A friend of ours, a good oarsman, in perfect training, offered himself for our studies on the changes in the urine produced by work; but he was so inured to muscular exercise that we could never find the slightest deposit in his urine. One morning we were rowing with him in the same boat, and we were surprised to see that he was wanting in his accustomed vigour; he needed all his force of will to go on rowing to the end of his ordinary course. Two nights without sleep had brought about this temporary enfeeblement. On this occasion the exercise left him throughout the entire day with a sensation of discomfort and stiffness, such as he had never experienced, and his urine, which for a long time had been very clear after work, showed very abundant deposits of urates.

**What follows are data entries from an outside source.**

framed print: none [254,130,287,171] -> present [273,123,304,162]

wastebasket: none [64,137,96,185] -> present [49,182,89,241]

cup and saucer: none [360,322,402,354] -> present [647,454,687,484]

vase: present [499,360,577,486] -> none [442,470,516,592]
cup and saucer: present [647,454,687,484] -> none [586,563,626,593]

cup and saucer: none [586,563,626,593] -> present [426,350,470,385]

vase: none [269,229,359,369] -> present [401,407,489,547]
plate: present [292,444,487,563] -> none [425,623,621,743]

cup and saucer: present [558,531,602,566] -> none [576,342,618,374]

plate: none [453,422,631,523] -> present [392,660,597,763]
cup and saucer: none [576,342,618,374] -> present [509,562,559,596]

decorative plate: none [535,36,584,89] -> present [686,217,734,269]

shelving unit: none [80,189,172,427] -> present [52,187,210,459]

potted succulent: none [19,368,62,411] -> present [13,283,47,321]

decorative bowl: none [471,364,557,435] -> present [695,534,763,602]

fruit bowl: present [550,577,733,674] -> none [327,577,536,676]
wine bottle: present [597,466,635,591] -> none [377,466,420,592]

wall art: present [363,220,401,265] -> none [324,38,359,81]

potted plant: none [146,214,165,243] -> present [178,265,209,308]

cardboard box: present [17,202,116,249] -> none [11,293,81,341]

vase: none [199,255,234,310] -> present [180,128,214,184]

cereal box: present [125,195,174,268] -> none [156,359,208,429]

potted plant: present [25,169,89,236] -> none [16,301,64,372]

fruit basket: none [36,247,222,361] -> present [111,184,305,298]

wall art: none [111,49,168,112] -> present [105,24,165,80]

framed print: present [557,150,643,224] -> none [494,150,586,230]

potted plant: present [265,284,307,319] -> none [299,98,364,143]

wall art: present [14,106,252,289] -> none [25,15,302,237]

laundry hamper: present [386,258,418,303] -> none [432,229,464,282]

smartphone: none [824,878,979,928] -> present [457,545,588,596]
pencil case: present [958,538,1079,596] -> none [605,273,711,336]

Whenever the organism is in a condition of "diminished resistance," there is a tendency to the formation of deposits of urates, and a tendency also to a manifestation of the symptoms of stiffness.

It may happen that the deficient resistance of the organism is produced by a cause of the moral order, by

mental abstraction, by depressing emotion. We have been able to ascertain that, in this condition of physical and moral depression, a well-trained man loses for a time his immunity from fatigue, and shows, after muscular exercise, all the symptoms of stiffness; but, at the same time, his urine is not clear as usual after work, but deposits urates. We have observed this phenomenon in a man who was a great fencer, inured to all forms of exercise. He fenced every day, with no symptoms of stiffness, and no deposit in his urine. One day, after a short fencing bout, when his mind was preoccupied with thoughts of a serious duel he had to fight on the following day, he suffered from a very severe attack of stiffness, and we found an abundant precipitate in his urine.

Such are the facts of experiment and observation showing the constant correlation between the formation of deposits of urates and the production of the stiffness of fatigue. Every circumstance which makes a man more vulnerable to fatigue, causes at the same time a tendency to the formation of deposits in his urine.

Between these two phenomena, excretion of turbid urine, and discomfort following exercise, there is so constant a correlation, that it is impossible not to see in them a relation of cause and effect.

CHAPTER VI.

STIFFNESS (continued).

Objection to Our Theory-Are Urinary Deposits due to the Perspiration produced by Exercise?-Observations opposed to the opinion of Authors on this Subject-An Experiment in Fatigue-Rowing from Limoges to Paimbeuf-Agreement of Observations with Chemical Analysis-Exercise produces a Uricemic condition-Analogy of Stiffness of Fatigue with certain Febrile conditions-Stiffness of Fatigue and an Attack of Gout-Cause of Immunity from Stiffness when in Training— Function of Reserve Materials-Products of Dissimilation-Part played by Uric Acid in Stiffness-Stiffness is an AutoIntoxication.

I.

AN objection first presents itself against the conclusion we have just formulated.

Some authors consider urine which forms deposits after muscular exercise not as a liquid containing more excrementitious materials than in the ordinary condition, but as a more concentrated liquid, that is to say, one containing less water for the same quantity of solids in solution. Urinary deposits are not more abundant in urine after exercise, but the water which holds them in solution is less. Hence more saturation of the liquid and tendency to precipitation.* If the theory of these authors were true, these urinary deposits would not indicate any change in the chemical composition of the liquid; they would merely mean that a part of the water ordinarily eliminated by the kidney has been discharged by other channels, and notably by the skin. Excessive

* Dictionnaire de médicine et de chirurgie pratique. Art. "Urine."